The huge potential of Australia’s renewable energy sector to create jobs and economic growth would remain largely untapped under the nation’s two major parties, a new report has found, and could even decline further if Malcolm Turnbull’s Coalition is re-elected in the July federal election.
The report, Nice work if you can get it, published on Monday by The Australia Institute, estimates how many renewable energy jobs would be generated under the Coalition, Labor or the Greens, based on the three parties’ Renewable Energy Targets and published estimates of how many jobs are created with each MW of wind and solar built – indicated in the chart below.
“If you had to pick two words to describe the renewable energy sector globally, ‘jobs’ and ‘growth’ would fit the bill,” said former Pacific Hydro chief and report co-author Lane Crockett, in direct reference to the Coalition’s favoured election slogan.

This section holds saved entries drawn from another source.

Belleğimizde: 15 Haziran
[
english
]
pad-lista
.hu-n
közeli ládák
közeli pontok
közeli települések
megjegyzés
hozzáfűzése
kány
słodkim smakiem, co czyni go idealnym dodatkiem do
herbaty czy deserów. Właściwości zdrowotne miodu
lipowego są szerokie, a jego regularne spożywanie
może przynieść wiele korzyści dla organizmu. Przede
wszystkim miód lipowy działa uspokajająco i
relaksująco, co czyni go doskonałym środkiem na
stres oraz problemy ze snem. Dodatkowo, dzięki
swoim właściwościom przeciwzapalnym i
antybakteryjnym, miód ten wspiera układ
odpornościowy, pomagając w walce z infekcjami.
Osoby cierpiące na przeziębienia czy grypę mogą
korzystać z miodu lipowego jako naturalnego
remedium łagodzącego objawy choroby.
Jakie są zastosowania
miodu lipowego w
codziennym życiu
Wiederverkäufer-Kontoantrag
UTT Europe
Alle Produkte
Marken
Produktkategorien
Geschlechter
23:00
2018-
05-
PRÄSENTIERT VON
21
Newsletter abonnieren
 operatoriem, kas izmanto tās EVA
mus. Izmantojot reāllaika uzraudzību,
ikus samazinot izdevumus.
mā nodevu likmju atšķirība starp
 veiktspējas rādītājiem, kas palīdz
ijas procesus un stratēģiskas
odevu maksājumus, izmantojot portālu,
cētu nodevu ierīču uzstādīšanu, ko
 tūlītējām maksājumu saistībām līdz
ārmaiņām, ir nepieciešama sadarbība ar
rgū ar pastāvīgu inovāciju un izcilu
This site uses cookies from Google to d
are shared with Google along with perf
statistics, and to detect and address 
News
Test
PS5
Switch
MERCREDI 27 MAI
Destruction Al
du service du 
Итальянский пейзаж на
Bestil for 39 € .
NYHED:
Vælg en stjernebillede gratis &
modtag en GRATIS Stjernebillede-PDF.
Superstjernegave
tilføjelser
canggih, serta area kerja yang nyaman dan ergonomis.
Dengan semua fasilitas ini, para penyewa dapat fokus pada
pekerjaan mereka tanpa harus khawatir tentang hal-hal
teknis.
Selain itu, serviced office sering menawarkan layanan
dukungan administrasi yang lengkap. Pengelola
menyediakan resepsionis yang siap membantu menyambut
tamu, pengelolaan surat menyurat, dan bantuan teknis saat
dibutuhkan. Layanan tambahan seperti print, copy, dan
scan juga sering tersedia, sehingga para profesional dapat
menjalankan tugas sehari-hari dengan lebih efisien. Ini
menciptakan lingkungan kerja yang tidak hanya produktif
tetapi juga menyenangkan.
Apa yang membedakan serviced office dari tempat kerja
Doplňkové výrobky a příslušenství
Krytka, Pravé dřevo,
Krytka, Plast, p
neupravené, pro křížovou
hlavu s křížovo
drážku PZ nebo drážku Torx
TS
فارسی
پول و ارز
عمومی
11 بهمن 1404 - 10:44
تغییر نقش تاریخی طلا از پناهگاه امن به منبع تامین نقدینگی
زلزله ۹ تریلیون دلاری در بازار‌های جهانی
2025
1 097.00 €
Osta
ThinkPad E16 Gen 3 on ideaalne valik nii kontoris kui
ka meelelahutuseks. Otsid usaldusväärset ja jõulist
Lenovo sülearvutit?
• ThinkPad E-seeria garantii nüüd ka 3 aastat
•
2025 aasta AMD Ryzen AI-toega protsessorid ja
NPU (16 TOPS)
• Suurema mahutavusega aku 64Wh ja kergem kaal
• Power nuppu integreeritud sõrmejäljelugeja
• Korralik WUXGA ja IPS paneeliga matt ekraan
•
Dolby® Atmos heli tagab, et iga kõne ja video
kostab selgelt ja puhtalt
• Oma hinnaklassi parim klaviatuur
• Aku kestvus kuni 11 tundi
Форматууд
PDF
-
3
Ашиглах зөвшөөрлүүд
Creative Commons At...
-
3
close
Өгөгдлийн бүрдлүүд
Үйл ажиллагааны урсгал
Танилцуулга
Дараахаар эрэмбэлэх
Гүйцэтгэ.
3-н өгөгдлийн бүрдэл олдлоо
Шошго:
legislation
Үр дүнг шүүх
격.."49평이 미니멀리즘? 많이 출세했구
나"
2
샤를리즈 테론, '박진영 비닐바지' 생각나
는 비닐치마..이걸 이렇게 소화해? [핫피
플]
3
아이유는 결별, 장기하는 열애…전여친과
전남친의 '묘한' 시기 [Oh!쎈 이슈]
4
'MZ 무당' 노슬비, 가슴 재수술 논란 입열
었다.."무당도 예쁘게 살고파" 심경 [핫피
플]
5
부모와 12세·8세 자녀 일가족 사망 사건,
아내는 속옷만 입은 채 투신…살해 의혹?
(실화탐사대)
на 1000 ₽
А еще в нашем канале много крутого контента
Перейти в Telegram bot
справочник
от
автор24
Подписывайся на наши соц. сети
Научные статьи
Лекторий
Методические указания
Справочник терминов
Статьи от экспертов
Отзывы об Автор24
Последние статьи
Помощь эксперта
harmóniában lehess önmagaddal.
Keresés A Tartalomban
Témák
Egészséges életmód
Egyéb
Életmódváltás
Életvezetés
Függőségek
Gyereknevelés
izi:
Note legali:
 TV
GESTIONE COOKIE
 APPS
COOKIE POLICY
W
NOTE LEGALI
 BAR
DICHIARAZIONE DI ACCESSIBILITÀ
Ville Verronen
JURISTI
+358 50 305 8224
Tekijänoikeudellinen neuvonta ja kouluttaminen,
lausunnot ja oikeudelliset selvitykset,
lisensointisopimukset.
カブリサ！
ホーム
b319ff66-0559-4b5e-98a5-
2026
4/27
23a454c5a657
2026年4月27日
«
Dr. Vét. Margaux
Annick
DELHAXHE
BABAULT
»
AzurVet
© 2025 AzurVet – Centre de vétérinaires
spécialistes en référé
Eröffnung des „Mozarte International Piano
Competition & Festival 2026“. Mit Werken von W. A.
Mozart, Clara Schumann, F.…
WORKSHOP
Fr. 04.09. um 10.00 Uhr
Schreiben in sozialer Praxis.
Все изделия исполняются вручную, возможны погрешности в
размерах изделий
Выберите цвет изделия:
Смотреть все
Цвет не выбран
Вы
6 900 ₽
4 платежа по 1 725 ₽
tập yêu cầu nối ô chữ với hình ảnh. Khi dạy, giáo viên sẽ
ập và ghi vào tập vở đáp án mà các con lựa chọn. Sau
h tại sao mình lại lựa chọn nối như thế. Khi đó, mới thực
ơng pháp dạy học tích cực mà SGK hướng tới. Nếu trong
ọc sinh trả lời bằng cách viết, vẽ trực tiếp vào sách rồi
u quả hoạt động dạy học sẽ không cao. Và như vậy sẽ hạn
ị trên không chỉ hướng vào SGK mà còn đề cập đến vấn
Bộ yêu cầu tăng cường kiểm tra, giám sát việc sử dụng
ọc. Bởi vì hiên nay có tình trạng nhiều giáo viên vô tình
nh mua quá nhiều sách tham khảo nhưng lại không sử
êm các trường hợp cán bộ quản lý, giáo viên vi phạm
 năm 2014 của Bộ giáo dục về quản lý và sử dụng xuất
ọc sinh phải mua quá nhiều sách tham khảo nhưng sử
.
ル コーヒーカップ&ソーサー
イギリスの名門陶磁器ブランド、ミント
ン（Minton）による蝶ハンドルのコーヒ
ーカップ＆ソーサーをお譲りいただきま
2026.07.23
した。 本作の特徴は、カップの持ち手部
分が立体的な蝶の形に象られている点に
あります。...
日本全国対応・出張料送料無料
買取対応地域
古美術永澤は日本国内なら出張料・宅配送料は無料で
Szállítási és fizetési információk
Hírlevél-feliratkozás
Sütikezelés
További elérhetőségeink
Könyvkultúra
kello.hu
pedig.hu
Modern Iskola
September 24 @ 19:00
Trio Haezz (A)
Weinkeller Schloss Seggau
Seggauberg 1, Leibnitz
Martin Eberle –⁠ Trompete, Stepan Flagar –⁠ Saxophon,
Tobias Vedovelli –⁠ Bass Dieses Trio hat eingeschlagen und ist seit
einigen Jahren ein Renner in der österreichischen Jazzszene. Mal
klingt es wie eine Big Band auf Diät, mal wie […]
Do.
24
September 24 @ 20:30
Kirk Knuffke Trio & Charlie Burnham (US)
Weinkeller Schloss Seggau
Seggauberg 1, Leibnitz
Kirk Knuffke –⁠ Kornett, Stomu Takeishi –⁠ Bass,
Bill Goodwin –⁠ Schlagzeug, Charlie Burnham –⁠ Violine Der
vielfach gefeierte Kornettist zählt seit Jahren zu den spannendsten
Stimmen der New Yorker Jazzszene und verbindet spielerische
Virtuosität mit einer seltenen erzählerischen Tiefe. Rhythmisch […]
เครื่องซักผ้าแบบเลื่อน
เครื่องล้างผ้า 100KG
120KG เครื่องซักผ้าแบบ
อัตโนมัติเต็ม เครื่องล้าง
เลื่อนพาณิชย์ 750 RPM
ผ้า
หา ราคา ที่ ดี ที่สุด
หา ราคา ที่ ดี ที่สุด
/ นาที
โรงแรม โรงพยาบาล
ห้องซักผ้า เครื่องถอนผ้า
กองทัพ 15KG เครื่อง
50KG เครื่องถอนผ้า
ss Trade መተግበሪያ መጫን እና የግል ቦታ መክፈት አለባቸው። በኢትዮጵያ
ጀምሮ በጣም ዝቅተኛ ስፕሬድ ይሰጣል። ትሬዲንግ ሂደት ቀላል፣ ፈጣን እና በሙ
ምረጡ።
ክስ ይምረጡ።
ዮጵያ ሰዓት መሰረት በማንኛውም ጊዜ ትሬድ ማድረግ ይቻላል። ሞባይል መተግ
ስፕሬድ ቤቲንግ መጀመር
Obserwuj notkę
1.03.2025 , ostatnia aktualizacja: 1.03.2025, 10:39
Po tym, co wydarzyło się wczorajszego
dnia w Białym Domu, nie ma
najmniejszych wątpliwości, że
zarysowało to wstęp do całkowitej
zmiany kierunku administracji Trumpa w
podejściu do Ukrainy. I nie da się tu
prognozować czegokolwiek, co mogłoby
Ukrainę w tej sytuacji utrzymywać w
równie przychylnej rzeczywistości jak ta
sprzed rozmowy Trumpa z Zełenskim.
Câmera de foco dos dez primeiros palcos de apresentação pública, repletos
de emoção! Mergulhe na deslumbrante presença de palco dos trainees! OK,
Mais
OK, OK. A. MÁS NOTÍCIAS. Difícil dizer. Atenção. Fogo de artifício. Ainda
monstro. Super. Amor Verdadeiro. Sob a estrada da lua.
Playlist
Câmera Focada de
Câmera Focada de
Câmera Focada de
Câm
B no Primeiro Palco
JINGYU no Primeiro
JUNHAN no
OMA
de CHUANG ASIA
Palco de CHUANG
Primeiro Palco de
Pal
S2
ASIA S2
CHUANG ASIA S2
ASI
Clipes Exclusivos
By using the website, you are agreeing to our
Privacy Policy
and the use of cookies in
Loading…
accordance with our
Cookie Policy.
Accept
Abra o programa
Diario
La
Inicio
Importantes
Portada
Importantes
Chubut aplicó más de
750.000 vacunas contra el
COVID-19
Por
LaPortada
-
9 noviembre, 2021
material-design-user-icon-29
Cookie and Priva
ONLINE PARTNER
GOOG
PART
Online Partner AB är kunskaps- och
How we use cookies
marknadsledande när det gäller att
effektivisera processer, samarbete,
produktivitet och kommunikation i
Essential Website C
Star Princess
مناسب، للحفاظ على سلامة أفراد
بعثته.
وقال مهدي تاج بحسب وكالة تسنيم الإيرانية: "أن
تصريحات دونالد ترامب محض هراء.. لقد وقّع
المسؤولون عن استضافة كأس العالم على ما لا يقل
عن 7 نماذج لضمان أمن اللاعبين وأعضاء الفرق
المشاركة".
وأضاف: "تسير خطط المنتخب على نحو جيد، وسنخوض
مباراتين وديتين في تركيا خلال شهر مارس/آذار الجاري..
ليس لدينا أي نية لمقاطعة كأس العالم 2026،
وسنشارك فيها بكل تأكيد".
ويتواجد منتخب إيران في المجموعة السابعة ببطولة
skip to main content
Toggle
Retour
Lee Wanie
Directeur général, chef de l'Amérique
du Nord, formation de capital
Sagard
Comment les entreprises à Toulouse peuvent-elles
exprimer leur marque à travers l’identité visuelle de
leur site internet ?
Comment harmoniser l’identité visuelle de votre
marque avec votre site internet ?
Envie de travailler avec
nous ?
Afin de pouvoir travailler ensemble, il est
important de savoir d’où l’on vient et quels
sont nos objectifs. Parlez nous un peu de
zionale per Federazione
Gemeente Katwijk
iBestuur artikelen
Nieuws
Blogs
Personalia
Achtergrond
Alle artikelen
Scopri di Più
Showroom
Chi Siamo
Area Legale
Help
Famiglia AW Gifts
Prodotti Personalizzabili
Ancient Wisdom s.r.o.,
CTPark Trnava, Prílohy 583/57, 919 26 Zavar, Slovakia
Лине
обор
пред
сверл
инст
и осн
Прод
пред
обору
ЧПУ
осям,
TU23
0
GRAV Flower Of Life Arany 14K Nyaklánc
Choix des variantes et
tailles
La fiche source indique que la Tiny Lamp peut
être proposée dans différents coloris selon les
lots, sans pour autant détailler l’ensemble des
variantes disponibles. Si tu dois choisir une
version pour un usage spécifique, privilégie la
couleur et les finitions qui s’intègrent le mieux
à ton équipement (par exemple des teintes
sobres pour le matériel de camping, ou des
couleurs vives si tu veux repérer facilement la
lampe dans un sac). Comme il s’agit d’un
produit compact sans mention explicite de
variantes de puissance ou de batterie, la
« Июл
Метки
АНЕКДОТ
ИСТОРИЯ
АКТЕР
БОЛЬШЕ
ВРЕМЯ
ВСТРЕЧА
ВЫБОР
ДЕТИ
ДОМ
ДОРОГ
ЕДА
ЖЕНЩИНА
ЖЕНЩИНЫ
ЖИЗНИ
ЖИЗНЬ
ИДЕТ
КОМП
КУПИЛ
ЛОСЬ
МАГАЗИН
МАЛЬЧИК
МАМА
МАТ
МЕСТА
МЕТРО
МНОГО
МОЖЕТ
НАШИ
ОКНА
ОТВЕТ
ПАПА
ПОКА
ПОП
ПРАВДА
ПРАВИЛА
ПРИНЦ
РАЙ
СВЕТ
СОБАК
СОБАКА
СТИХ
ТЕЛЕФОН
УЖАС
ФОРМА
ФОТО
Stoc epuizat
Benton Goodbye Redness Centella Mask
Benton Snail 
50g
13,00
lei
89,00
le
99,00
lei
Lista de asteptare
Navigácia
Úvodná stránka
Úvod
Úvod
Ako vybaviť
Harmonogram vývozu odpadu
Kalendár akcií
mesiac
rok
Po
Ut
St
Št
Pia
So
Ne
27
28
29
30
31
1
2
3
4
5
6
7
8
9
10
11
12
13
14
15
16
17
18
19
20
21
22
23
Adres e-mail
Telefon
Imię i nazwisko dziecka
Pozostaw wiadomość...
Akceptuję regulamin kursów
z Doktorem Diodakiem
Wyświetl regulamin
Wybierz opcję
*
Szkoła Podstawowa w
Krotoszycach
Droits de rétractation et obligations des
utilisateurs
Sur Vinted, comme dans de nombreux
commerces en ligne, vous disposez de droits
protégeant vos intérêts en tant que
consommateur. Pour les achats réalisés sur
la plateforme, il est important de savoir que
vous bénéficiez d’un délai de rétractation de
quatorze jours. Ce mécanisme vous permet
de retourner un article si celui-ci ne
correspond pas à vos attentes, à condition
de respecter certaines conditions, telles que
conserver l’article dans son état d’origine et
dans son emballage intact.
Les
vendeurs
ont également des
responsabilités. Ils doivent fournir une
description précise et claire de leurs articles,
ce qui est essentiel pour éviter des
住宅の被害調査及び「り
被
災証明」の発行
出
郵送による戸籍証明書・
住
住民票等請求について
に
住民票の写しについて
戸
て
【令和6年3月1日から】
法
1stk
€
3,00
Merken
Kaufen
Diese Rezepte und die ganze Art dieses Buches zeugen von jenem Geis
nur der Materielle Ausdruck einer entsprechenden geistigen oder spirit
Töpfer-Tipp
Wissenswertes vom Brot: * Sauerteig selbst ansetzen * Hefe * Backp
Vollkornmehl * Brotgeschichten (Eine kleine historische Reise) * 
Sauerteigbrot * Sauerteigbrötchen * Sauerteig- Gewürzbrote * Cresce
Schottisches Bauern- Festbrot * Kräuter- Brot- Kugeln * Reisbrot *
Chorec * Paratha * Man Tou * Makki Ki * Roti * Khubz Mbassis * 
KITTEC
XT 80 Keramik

But as the report goes on to note – and the chart below illustrates – the party’s RET of just 23 per cent by 2020 and no target articulated beyond that date, would contribute nothing of the sort for renewables in Australia.
“We estimate that under the Coalition’s current policy renewable jobs would never again reach their 2012 peak,” the report says, predicting “some employment growth” out to 2020 followed by a decline as construction ends and employment is largely restricted to operational jobs.
Indeed, the report notes that since 2012, Australia has managed to lose 5,000 renewable jobs, or 27 per cent of the sector’s workforce – a decline it says is “almost certainly” due to the uncertainty created by the Abbott government.
The report also criticises Turnbull’s latest policy decision, to divert $1 billion from the Clean Energy Finance Corporation to a new 10 year ‘Reef Fund’, as “not likely to impact how much renewable energy will be produced in Australia, nor how many people will be employed in renewables.
“Efforts to help protect the Great Barrier Reef from pollution are welcome, but they should not be at the expense of investment in renewable energy that help address the Reef’s battle with climate change,” the report says.
The Greens, meanwhile, offer the best prospects for renewables jobs, with the party’s RET policy of of 90 per cent by 2030 projected to resume growth seen at the start of the decade, increasing from the current 14,020 to just over 30,000 by 2020, according to the report. Construction would then slow, with another 5,000 jobs being added over the following decade.
Labor’s policy of 50 per cent renewables by 2030 follows a similar trend to the Greens, says TAI, but at a far lower level, with employment rising to 2020, and then slow growth out to their 2030 target, reaching just over 20,000.
“If Australia’s major political parties want to generate economic growth, then renewable energy is a perfect policy,” says the report. “It will lead to jobs and wider economic benefits and at the same time has significant local environmental outcomes as well as making a major cut in our climate footprint.
“The importance of policy support for renewables cannot be understated,” the report adds. “The absence of policy support for the last three years has seen Australia move in the opposite direction to the rest of the world.”